Assignment: Could you repeat the whole listing below exactly, omitting any picture it holds?

'''

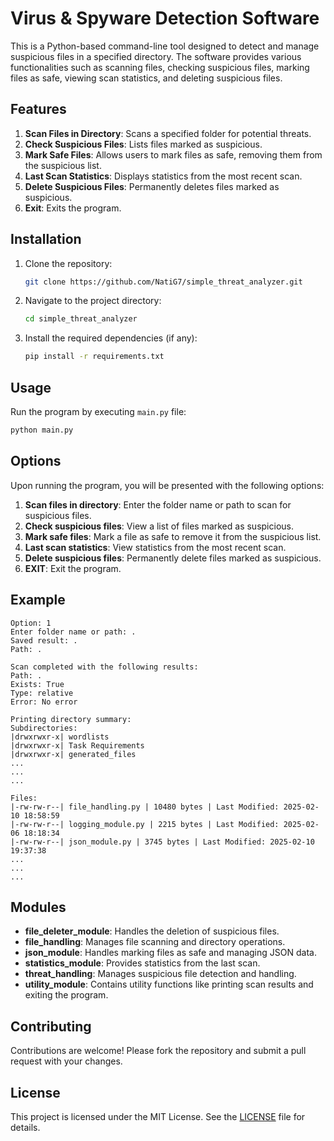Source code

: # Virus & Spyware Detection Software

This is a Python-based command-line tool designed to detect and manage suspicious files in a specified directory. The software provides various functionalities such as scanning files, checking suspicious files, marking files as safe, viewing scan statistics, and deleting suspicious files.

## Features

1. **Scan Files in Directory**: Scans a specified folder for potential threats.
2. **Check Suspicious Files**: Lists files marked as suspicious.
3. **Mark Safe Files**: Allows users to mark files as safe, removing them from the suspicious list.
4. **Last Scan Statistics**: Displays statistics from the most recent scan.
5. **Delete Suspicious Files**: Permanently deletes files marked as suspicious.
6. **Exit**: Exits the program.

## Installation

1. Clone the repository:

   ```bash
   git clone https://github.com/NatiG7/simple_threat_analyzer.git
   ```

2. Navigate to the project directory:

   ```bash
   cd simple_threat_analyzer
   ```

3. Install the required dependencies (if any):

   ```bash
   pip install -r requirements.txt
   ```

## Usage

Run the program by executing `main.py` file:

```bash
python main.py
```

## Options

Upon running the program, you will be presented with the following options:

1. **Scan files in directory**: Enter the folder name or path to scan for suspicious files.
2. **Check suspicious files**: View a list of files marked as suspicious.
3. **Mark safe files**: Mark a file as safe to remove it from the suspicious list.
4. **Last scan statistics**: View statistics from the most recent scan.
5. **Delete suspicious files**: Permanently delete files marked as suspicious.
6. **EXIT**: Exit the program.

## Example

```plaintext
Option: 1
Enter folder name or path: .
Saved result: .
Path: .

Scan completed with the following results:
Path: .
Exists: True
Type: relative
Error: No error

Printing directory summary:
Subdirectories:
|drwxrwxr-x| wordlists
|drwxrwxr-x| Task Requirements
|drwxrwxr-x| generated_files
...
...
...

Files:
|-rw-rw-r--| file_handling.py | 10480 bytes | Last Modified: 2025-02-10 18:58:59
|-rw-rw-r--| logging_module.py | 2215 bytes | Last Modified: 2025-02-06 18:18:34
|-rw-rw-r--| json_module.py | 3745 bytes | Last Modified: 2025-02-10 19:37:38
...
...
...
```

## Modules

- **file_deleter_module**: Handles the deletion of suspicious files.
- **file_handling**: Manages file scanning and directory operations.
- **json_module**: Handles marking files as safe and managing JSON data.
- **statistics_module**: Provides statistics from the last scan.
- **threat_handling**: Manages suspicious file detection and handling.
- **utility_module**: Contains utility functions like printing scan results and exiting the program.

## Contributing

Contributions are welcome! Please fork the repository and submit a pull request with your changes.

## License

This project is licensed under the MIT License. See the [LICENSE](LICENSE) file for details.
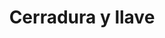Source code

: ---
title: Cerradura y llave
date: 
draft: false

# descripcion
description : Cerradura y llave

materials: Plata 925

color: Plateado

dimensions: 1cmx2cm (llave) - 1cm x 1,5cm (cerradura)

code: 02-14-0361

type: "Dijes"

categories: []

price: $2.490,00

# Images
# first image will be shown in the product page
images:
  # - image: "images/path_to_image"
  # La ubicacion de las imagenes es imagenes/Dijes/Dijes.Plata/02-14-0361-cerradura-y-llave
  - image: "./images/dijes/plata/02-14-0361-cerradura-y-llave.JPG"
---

'''

Task response:
Source code

: # Virus & Spyware Detection Software

This is a Python-based command-line tool designed to detect and manage suspicious files in a specified directory. The software provides various functionalities such as scanning files, checking suspicious files, marking files as safe, viewing scan statistics, and deleting suspicious files.

## Features

1. **Scan Files in Directory**: Scans a specified folder for potential threats.
2. **Check Suspicious Files**: Lists files marked as suspicious.
3. **Mark Safe Files**: Allows users to mark files as safe, removing them from the suspicious list.
4. **Last Scan Statistics**: Displays statistics from the most recent scan.
5. **Delete Suspicious Files**: Permanently deletes files marked as suspicious.
6. **Exit**: Exits the program.

## Installation

1. Clone the repository:

   ```bash
   git clone https://github.com/NatiG7/simple_threat_analyzer.git
   ```

2. Navigate to the project directory:

   ```bash
   cd simple_threat_analyzer
   ```

3. Install the required dependencies (if any):

   ```bash
   pip install -r requirements.txt
   ```

## Usage

Run the program by executing `main.py` file:

```bash
python main.py
```

## Options

Upon running the program, you will be presented with the following options:

1. **Scan files in directory**: Enter the folder name or path to scan for suspicious files.
2. **Check suspicious files**: View a list of files marked as suspicious.
3. **Mark safe files**: Mark a file as safe to remove it from the suspicious list.
4. **Last scan statistics**: View statistics from the most recent scan.
5. **Delete suspicious files**: Permanently delete files marked as suspicious.
6. **EXIT**: Exit the program.

## Example

```plaintext
Option: 1
Enter folder name or path: .
Saved result: .
Path: .

Scan completed with the following results:
Path: .
Exists: True
Type: relative
Error: No error

Printing directory summary:
Subdirectories:
|drwxrwxr-x| wordlists
|drwxrwxr-x| Task Requirements
|drwxrwxr-x| generated_files
...
...
...

Files:
|-rw-rw-r--| file_handling.py | 10480 bytes | Last Modified: 2025-02-10 18:58:59
|-rw-rw-r--| logging_module.py | 2215 bytes | Last Modified: 2025-02-06 18:18:34
|-rw-rw-r--| json_module.py | 3745 bytes | Last Modified: 2025-02-10 19:37:38
...
...
...
```

## Modules

- **file_deleter_module**: Handles the deletion of suspicious files.
- **file_handling**: Manages file scanning and directory operations.
- **json_module**: Handles marking files as safe and managing JSON data.
- **statistics_module**: Provides statistics from the last scan.
- **threat_handling**: Manages suspicious file detection and handling.
- **utility_module**: Contains utility functions like printing scan results and exiting the program.

## Contributing

Contributions are welcome! Please fork the repository and submit a pull request with your changes.

## License

This project is licensed under the MIT License. See the [LICENSE](LICENSE) file for details.
Source code

: ---
title: Cerradura y llave
date: 
draft: false

# descripcion
description : Cerradura y llave

materials: Plata 925

color: Plateado

dimensions: 1cmx2cm (llave) - 1cm x 1,5cm (cerradura)

code: 02-14-0361

type: "Dijes"

categories: []

price: $2.490,00

# Images
# first image will be shown in the product page
images:
  # - image: "images/path_to_image"
  # La ubicacion de las imagenes es imagenes/Dijes/Dijes.Plata/02-14-0361-cerradura-y-llave
  - image: "./images/dijes/plata/02-14-0361-cerradura-y-llave.JPG"
---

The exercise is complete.